Gucci
Gucci lleva el apellido de una familia italiana, pero hace décadas que ningún Gucci tiene ni un céntimo de la marca, y la historia de cómo llegaron a ese punto involucra un asesinato a sueldo, traiciones y uno de los divorcios más caros de Italia.
Gucci: el lujo italiano con más sangre que seda
Gucci es una de las casas de moda más reconocidas del mundo, fundada en Florencia en 1921 por Guccio Gucci como una pequeña marroquinería. Hoy es un gigante global del lujo con ingresos superiores a los 10.000 millones de euros anuales, conocida por sus bolsos, zapatillas y ese monograma doble G que se ha convertido en símbolo de estatus universal.
Pero lo que la gente realmente quiere saber no está en los lookbooks de temporada: quiere saber por qué el fundador de una de las marcas más ricas del mundo murió sin un euro, quién pagó para que mataran a su ex marido en plena calle de Milán, y qué fue de la familia que le dio el nombre a todo esto.

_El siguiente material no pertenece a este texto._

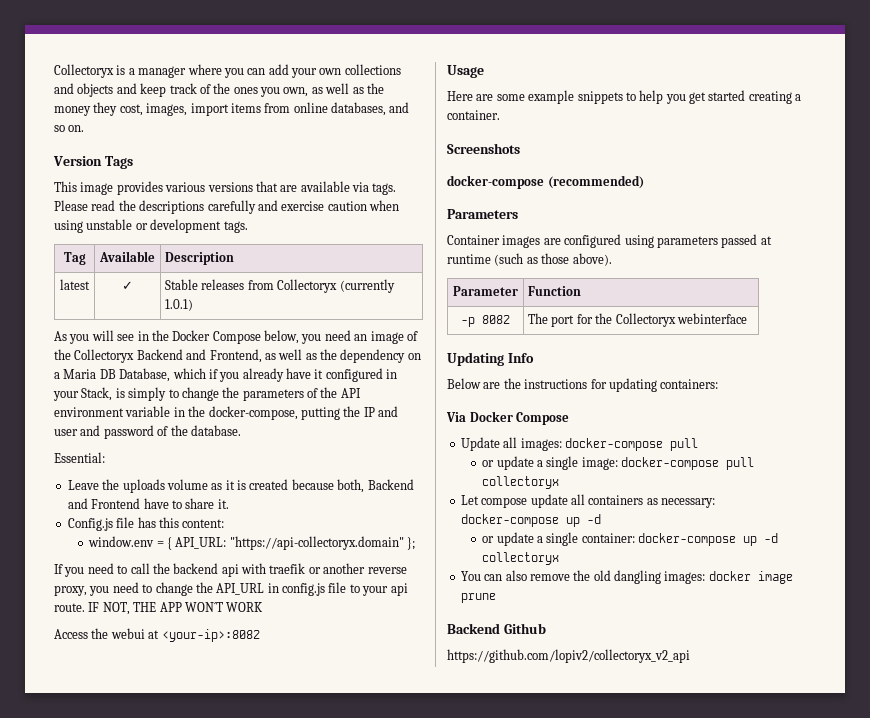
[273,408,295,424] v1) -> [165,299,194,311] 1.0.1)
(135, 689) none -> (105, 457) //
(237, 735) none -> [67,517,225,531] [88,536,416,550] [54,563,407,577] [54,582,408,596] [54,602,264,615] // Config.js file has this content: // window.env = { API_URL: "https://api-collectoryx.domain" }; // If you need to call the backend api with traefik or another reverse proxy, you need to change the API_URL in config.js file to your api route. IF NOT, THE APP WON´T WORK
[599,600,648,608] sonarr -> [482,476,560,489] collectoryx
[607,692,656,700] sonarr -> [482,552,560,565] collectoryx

La historia real de Gucci es una saga de ambición, herencias disputadas, fraude fiscal, ventas forzadas y, finalmente, un crimen que sacudió a Italia entera. La marca sobrevivió a todo eso, y hoy pertenece a un conglomerado francés cuyo dueño es, irónicamente, el marido de Salma Hayek.
Los Gucci de sangre llevan décadas fuera del negocio. Lo que queda es el nombre, convertido en un activo de miles de millones que ningún miembro de la familia controla ni se lleva un solo euro de regalías. Eso, en sí mismo, ya dice todo sobre cómo termina la mayoría de las historias de dynastías familiares en el mundo del lujo.